Yay, on to Chapter 3!!
Shakespeare: The Biography
by
Peter Ackroyd
Part One
Chapter Three: Dost Thou Love Pictures?
Stratford is a meeting place of roads that cross the Avon river. The area had been settled from the Bronze Age. A Romano-British village was established on the outskirts of the present town, lending weight and substance to the weathered and enduring atmosphere of the place.
In the seventh century a monastery was established but the banks of the river and we can say that Stratford had a connection with the old religion from the earliest times. The church in which Shakespeare was baptized was built on the site of the monastery, and the swellings of the monks was on land now known as "Old Town".
Stratford began to prosper in the thirteenth century. A three day fair was constituted in 1216 and was supplemented by four other fairs. The medieval town itself was approximately the same size as it was the same size when Shakespeare was born.
The open country was covered with thorn bush and populated by rabbits. There were few trees and no hedges or trees, and sprinkled with cowslips and clover as well as yellow mustard. It should be noted that Shakespeare has the widest vocabulary when it comes to the variety of weeds found in such places disentangling the hemlock from the cuckoo-flower, the fumiter from the darnel.
Shakespeare would have known the ancient bone house on the north side of the chancel, where the skeletons of the long-dead had been deposited and it had also been a dormitory for the singing boys and a study for the minister.
Shakespeare would have know the bone house, as he and his contemporaries would have been familiar with death. Legend suggests he had this bone house in mind when he wrote the passage of Juliet crying out against the "Charnal house".
Of equal antiquity was the Guild of the Holy Cross, established in Stratford. This was a society of lay people devoted to the festivals and institutions of their faith. It's members would be assured of a fitting funeral. But it was also a communal society with it's own wardens who supervised the interests of the town as well as the benefactions.

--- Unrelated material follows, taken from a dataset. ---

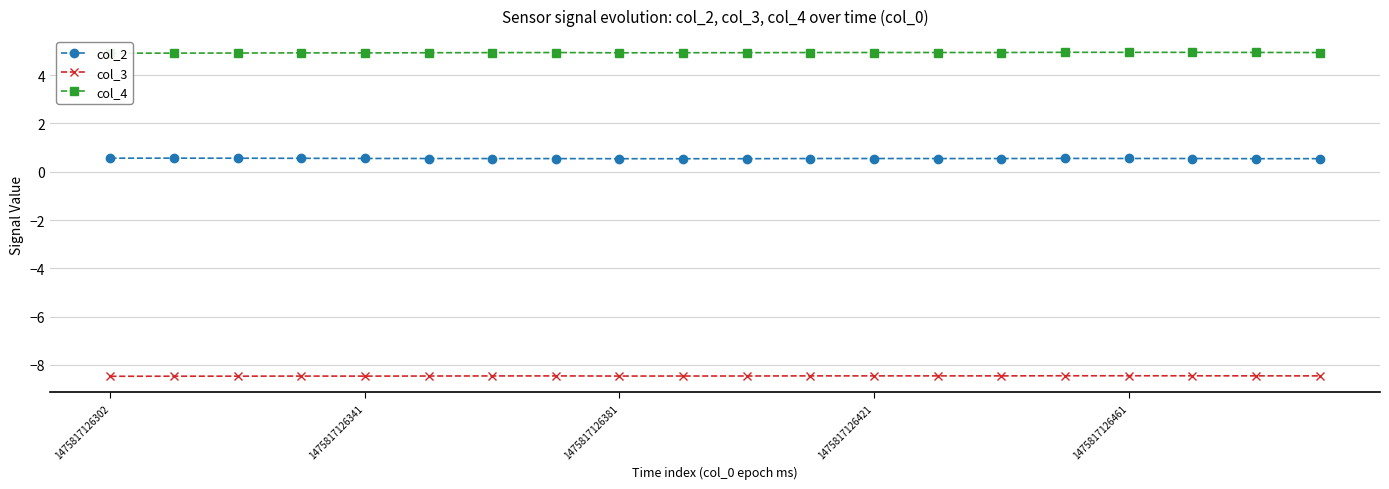

True or false: col_2 has a value of 0.5 at 1475817126461.

True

If Shakespeare knew one Stratford public building it was the chapel of this guild. It was located beside the school where he was taught and where he attended morning prayers. Then there were the bells, The little bell that would call the local boys to school every morning and the great bell that tolled at dawn and dusk. This big bell would eventually toll for Shakespeare when he was laid to rest in the Stratford ground.